Encoding frequency Modulation to improve cochlear implant performance in noise

• Published in: IEEE transactions on biomedical engineering Vol. 52; no. 1; pp. 64 - 73
• Main Authors: Kaibao Nie, Stickney, G., Fan-Gang Zeng
• Format: Journal Article
• Language: English
• Published: United States IEEE 01.01.2005; The Institute of Electrical and Electronics Engineers, Inc. (IEEE)

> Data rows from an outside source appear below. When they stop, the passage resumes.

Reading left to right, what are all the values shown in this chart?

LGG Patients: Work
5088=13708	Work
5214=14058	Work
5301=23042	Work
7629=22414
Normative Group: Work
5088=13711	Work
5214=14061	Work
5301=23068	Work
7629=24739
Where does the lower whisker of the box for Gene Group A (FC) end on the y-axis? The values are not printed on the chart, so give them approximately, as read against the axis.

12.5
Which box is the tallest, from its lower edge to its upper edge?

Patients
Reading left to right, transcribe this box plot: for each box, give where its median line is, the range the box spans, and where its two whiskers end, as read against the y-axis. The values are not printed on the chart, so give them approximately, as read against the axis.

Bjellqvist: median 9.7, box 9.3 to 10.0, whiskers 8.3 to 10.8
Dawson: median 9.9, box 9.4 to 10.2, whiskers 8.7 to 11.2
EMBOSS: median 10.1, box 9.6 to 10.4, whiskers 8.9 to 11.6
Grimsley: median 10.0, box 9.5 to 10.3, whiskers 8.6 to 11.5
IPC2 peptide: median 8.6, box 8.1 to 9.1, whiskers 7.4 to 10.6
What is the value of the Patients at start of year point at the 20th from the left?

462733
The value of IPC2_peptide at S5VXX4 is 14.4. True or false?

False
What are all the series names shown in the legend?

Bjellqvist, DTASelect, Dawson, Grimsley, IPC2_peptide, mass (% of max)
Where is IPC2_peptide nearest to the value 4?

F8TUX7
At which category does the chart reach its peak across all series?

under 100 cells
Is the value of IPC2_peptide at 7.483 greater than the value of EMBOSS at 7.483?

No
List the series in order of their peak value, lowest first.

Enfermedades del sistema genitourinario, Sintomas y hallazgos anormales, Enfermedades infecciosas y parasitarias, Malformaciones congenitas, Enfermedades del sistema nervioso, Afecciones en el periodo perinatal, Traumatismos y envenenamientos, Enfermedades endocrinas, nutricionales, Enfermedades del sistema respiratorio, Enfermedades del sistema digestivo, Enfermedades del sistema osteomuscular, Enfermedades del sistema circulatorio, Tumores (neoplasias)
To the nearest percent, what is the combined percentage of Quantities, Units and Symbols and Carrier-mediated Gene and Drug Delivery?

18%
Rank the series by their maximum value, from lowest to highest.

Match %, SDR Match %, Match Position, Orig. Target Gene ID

• Subjects: Acoustic noise; Acoustics; Algorithms; Amplitude modulation; cochlear implant; Cochlear Implants; Encoding; Equipment Failure Analysis - methods; fine structure; Frequency modulation; Humans; Information Storage and Retrieval - methods; Limiting; Noise; Noise level; Prosthesis Design; Reproducibility of Results; Sensitivity and Specificity; Signal analysis; signal processing; Signal Processing, Computer-Assisted; Sound Spectrography - methods; Speech Perception - physiology; Speech processing; Speech recognition; Stochastic Processes; temporal envelope
• ISSN: 0018-9294; 1558-2531
• DOI: 10.1109/TBME.2004.839799

Different from traditional Fourier analysis, a signal can be decomposed into amplitude and frequency modulation components. The speech processing strategy in most modern cochlear implants only extracts and encodes amplitude modulation in a limited number of frequency bands. While amplitude modulation encoding has allowed cochlear implant users to achieve good speech recognition in quiet, their performance in noise is severely compromised. Here, we propose a novel speech processing strategy that encodes both amplitude and frequency modulations in order to improve cochlear implant performance in noise. By removing the center frequency from the subband signals and additionally limiting the frequency modulation's range and rate, the present strategy transforms the fast-varying temporal fine structure into a slowly varying frequency modulation signal. As a first step, we evaluated the potential contribution of additional frequency modulation to speech recognition in noise via acoustic simulations of the cochlear implant. We found that while amplitude modulation from a limited number of spectral bands is sufficient to support speech recognition in quiet, frequency modulation is needed to support speech recognition in noise. In particular, improvement by as much as 71 percentage points was observed for sentence recognition in the presence of a competing voice. The present result strongly suggests that frequency modulation be extracted and encoded to improve cochlear implant performance in realistic listening situations. We have proposed several implementation methods to stimulate further investigation.